Les conditions ayant changé, estime Feriel Lalami, les répertoires d’action se sont aussi transformés. Si les limitations des libertés publiques empêchent une opposition frontale, précise-t-elle, d’autres formes d’actions demeurent à l’œuvre: déclaration publiques et interpellations des autorités. Pour l’auteure, au lieu d’une pause, il s’agit d’ »une bifurcation, résultat d’un changement réfléchi de stratégie pour survivre et poursuivre les objectifs de changement de la situation des femmes ».

La marocaine Rabea Naciri, quant à elle, s’appuyant sur un rapport commandé par le palais à l’occasion du cinquantenaire de l’indépendance du Maroc, tente de faire le point sur le mouvement des femmes au Maroc en relatant l’évolution des termes du débat féministe au Maroc depuis le milieu du XIXe siècle. Elle montre notamment sa sécularisation progressive, après avoir longtemps été prisonnier de la référence au religieux. Elle montre combien la question du statut des femmes fut, durant tout le XXe siècle, le lieu et le biais de « confrontation et d’affrontement entre les courants conservateurs, nationalistes et modernistes ». Un des moyens de sortie fut la réappropriation par des hommes et des femmes de textes religieux fondateurs et leur réinterprétation en faveur des causes féminines. Ainsi, estime Rabea Naciri, « les travaux de chercheur-e-s universitaires comme Fatima Mernissi, Abderrazak Moulay Rchid, Farida Bennaniat et Zineb Maadi, ont ouvert la voie aux organisations féministes, leur permettant de mieux argumenter leurs revendications de l’égalité ». Ce qui, ajoute l’auteure, suscite de grands débats avec les organisations féminines du Maghreb et des pays de l’islam, qui estiment que l’islam ne peut garantir une égalité conforme à la déclaration universelle des droits de l’homme.

Un autre article consacré aux féminismes marocains contemporains par Houria Alami M’chichi, vient compléter et actualiser l’article de Rabea Naciri, en effet un peu daté. Elle montre notamment comment les révoltes de 2011 ont pu mettre en scène diverses formes de féminismes (pragmatique, islamique, de jeunes), révélant la diversité des conceptions de la place des femmes dans la société marocaine.

····················

Consigne:
Recopiez s'il vous plaît, dans le texte de la page, le passage allant de « Un autre article » jusqu'à « la société marocaine. » inclus. Appuyez-vous uniquement sur le texte de la page.

Données ci-dessous:
····················

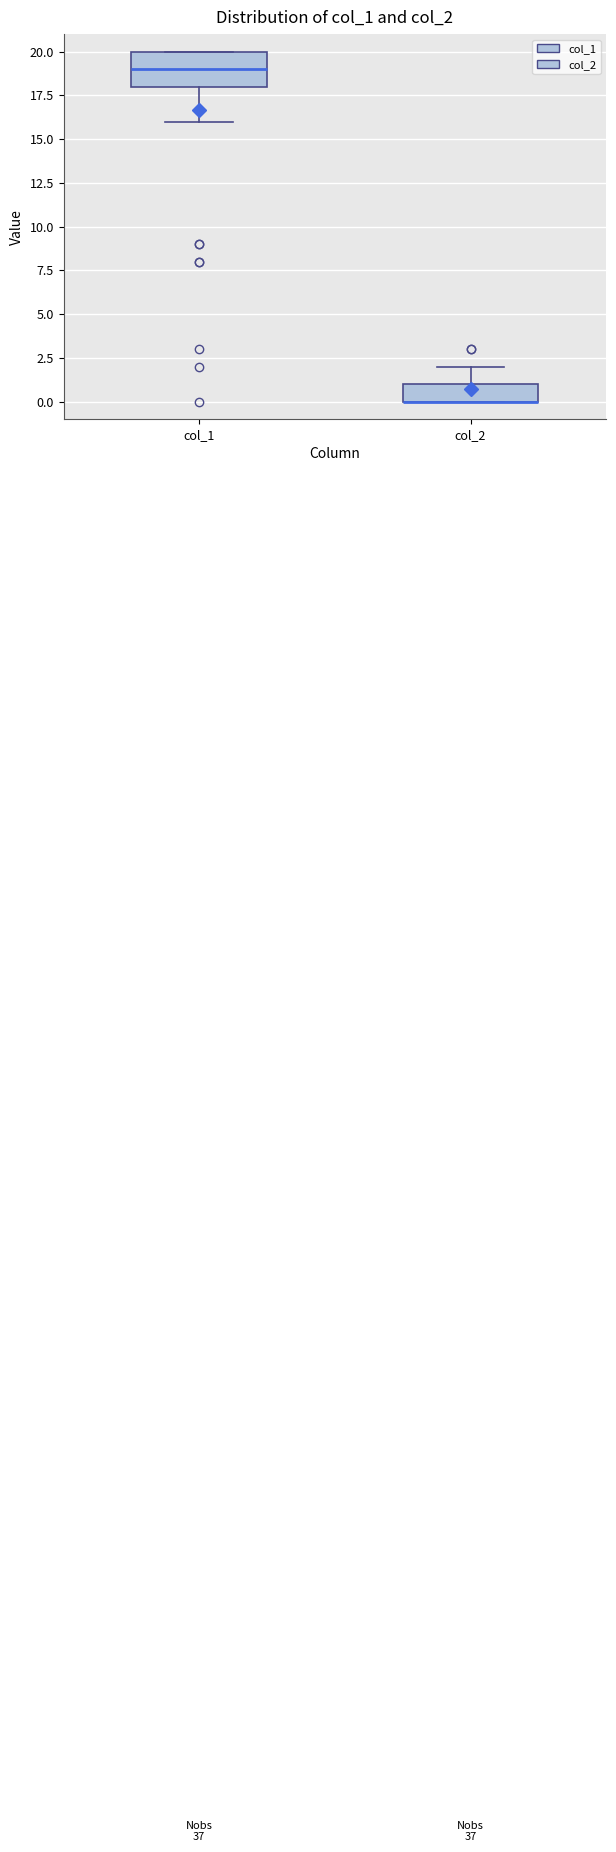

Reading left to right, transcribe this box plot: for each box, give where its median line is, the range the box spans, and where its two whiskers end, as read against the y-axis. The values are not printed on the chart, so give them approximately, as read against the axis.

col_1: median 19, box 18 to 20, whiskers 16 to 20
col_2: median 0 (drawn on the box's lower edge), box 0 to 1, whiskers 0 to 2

····················

Résultat:
Un autre article consacré aux féminismes marocains contemporains par Houria Alami M’chichi, vient compléter et actualiser l’article de Rabea Naciri, en effet un peu daté. Elle montre notamment comment les révoltes de 2011 ont pu mettre en scène diverses formes de féminismes (pragmatique, islamique, de jeunes), révélant la diversité des conceptions de la place des femmes dans la société marocaine.